We had two charlas in Managua today, the first one at the American embassy was a waste of time since the embassy spokesperson just repeated U.S. President Reagan’s position of alleged human rights violations by the Sandinistas. I felt like every word he uttered was measured and delivered like bullet points off a memo. The second charla was with journalist Mark Cook at the Latin American Historical Institute and was much more informative, interesting and relaxed. He struck me as a reliable source of information.
Following an overview of the country’s history, Mark surprised us with the news that Reagan is still trying to secure 100 million dollars in aid for the contras. This, despite the fact that Congress has forbidden this type of assistance. I don’t know how Reagan plans to get around the Congressional ban but if he manages to do it, it could be devastating for the Sandinista government.
|Fun Size History|
Around the same time that I was writing this entry, some interesting things were happening in the United States. President Reagan had authorized the CIA to begin financing, arming and training the Contras (or counterrevolutionaries), most of whom were the remnants of Somoza’s National Guard. During this time, a majority of Americans were opposed to funding the overthrow of the Nicaraguan government. In 1982, Congress passed the Boland Amendment to prevent the U.S. from providing any military assistance to forces attempting to overthrow the Sandinistas, thus blocking Reagan’s funding for the Contras.

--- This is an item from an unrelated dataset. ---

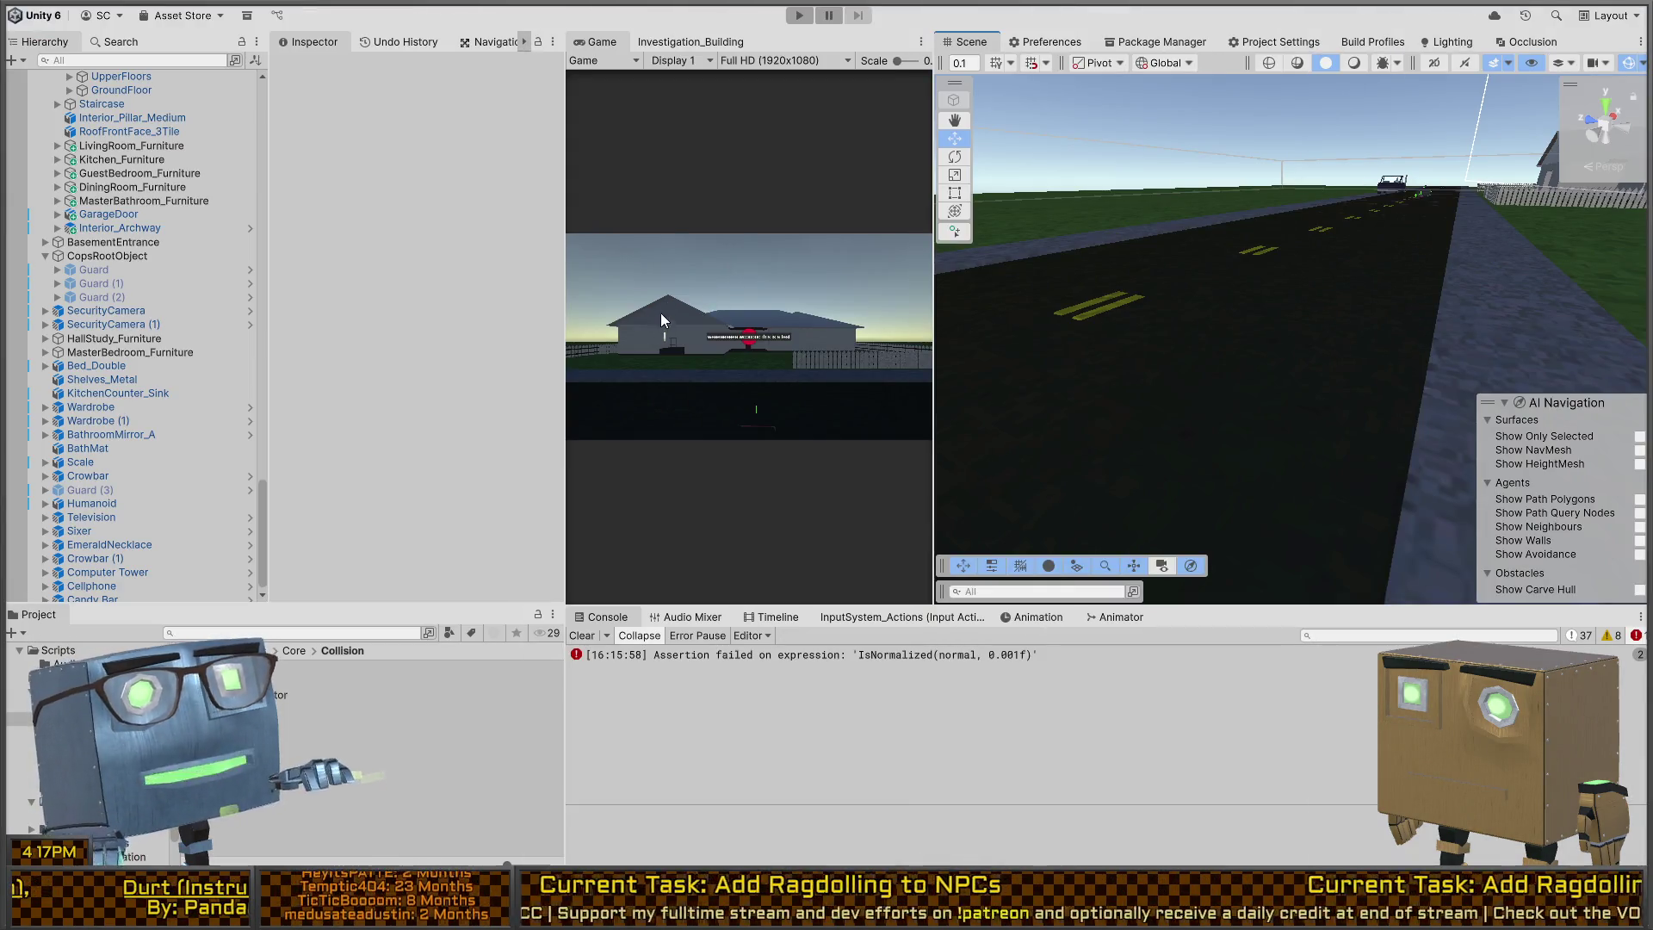
{"action": "key", "text": "ctrl+p"}
{"action": "left_click_drag", "start_coordinate": [1388, 269], "coordinate": [1145, 251]}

The Reagan administration sought to circumvent the restrictions. A clandestine plan was devised whereby arms would be sold via Israel to Iran, which at the time was subject to an arms embargo following their own Islamic revolution and overthrow of the pro-West Reza Shah Pahlavi. The illegal arms sale was presumably meant to facilitate the release of American hostages held by the Iranian Ayatollah Khomeini (although Ronald Reagan vehemently denied that there had ever been any arms for hostages deal.) With the help of NSA Lt. Col. Oliver North, a large portion of proceeds from the arms sales were diverted to fund the Contras. A Lebanese newspaper broke the story and The Iran-Contra Affair became a scandal for the Reagan administration. Ronald Reagan appointed the Tower Commission to look into the matter, but the investigation was impeded by withholding and deliberate destruction of evidence.
After Mark’s presentation, we broke off into small brainstorming groups. We face the daunting task of figuring out how a handful of freelance journalists and volunteers can provide an alternate narrative that will counteract Reagan’s propaganda machine. The journalists can quickly write an article and communicate with their readers. I don’t have that type of forum and I find it difficult to imagine how I’m going to turn this experience into something that can change people’s minds.
At night, we went out dancing at a place called Lobo Jack. It was very Americanized, lots of internationalists drinking a lot. I talked to Mark about the possibility of doing something with Comandante Gladys Baez. It would be great to have her visit the United States, meet women, and talk about her experiences in the revolution. I don’t know if I have what it takes to organize speaking dates for her. I still have a bad taste in my mouth after trying to organize that benefit for the Mexican earthquake victims. That one was so poorly attended, I felt embarrassed to hand the check to the Red Cross representative at the end of the night. What if we raise money to take Gladys out to California and people don’t show up? It was just an idea but I’ll have to think about whether it’s something I can deliver.
Accepting defeat before even attempting something is a lazy way out. It saves work but robs us of the opportunity to succeed and to challenge our perceived limitations or to fail miserably and thus learn from the experience.
Mark and I bonded quickly over music, he is a Buzzcocks fan and very easy to talk to, so I told him about my difficulty finding meaningful solidarity work.
“I heard about the bricks,” he said.
“Does everybody know?” I was so embarrassed.
Ignoring my question, he suggested that I might be more helpful doing something I’m good at and that I enjoy. What a good idea, why didn't I think of that? I’ll talk to the school about going back to the art collective to volunteer there when I’m not doing literacy.